Henry is talking about position. The fighters, Frank Farmer and Robert Davis, break a grueling stalemate and suddenly tumble together to the edge of the mats, nearly upending a 5-gallon bucket of onions. They stop, tap fists, then meet again at the center of the mats.

Farmer and Davis are practicing mixed martial arts (MMA), a burgeoning sport that’s popular nationally but has yet to gain a foothold on the Peninsula. The nearest team is in Salinas.

Henry is trying to change that. “This is a wide open space that’s totally new for mixed martial arts,” he says.

Henry has spent much of this year recruiting local talent through friends and at gyms. In August, he finally got together a team: Levels MMA, a diverse crew of 26 young men and one woman, most in their early 20s. They practice 10 times a week, at 6:30am and 7pm, in preparation for a Nov. 22 competition at Seaside’s Embassy Suites – the Peninsula’s first-ever MMA event.

Henry, who helped organize it, is calling it War by the Shore. “We’re at war with prejudice, we’re at war with gangs, we’re at war with violence, we’re at war with idle time,” he explains.


Violence and idle time are part of his past. In 2005, at age 16, he moved from Seaside to Palo Alto with his mother and started training at a local gym. Three years later, he joined an MMA league.

Henry considers that one of the best decisions of his youth. But he was also making plenty of bad ones, regularly cutting classes and fighting. In 2008, trouble finally caught up with him: Henry got into an argument with two men, and words quickly escalated to fists.

Henry says he acted in self defense, but because the fight happened on the front lawn of one of his rivals, his lawyer advised him that wouldn’t hold up in court. He was also told the two assault charges could bring him at least four years in prison. So Henry pleaded guilty and served eight months in jail.

“In a place where I couldn’t physically move anywhere, I learned to mentally move,” Henry says. “I came out a lot more mature.”

Out of jail, Henry still struggled to find a purpose. He fought some MMA matches, but his heart wasn’t in the training. It wasn’t until sometime in 2012, after seeing a few of his friends killed in gang-related homicides and others get lengthy prison terms, that Henry had a moment.

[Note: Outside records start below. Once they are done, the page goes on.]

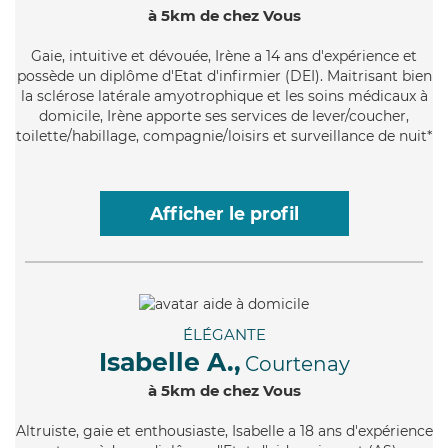
à 5km de chez Vous
Gaie
, intuitive et dévouée, Irène a 14 ans d'expérience et
possède un diplôme d'Etat d'infirmier (DEI). Maitrisant bien
la sclérose latérale amyotrophique et les soins médicaux à
domicile, Irène apporte ses services de lever/coucher,
toilette/habillage, compagnie/loisirs et surveillance de nuit*
Afficher le profil
ÉLÉGANTE
Isabelle A.,
Courtenay
à 5km de chez Vous
Altruiste
, gaie et enthousiaste, Isabelle a 18 ans d'expérience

“One day it just clicked: This is real. You choose your life. The moves you make tomorrow could determine your future,” he says. “I started seeing the moves in front of me.”

MMA gave him the structure and focus he needed. He went 3-0 in 2013 before losing in the California amateur light heavyweight finals. (Check out his run at http://bit.ly/angelohenry.)

Last February he moved back to Seaside, foregoing competition in order to get a team together and kickstart a local MMA presence.

War by the Shore, co-organized by team manager JR Martinez, will feature 10 fights, with 15 fighters from Henry’s team and others from as far off as Kansas. Henry’s hoping for 1,000 spectators.

He says MMA employs more than just fighters, whom sponsors pay as little as $50 per fight. Other jobs include trainers, promoters, managers and marketing teams. “I want to create opportunity,” he says.

And while the brutality of the sport – quick kicks to the head, blood streaming into eyes and punishing punches to the face – might make some bristle, Henry doesn’t equate it with violence.

“Violence is an act of confusion and insecurity,” he says. “MMA develops a new way of thinking, a new mentality.”

That sentiment is echoed by Elizabeth Alvarez, the sole female member of the Levels team. “I think it reduces violence, because in MMA, the first thing you learn is respecting one another,” she says. “If we’re going to fight, we’re doing it in the cage.”

Marina resident Nhan Phan, 23, who just moments earlier had an opponent locked in a hold that could snap an arm in two, smiles sheepishly when he talks about MMA’s influence on his life.

“All the battles I’ve fought, it’s helped me strengthen my faith,” he says. “I’m fighting for God’s plan.”

On Nov. 22, he’ll also be fighting for Henry’s plan. Proceeds from the event will help him open a gym in Marina, so his team can stop training in a garage.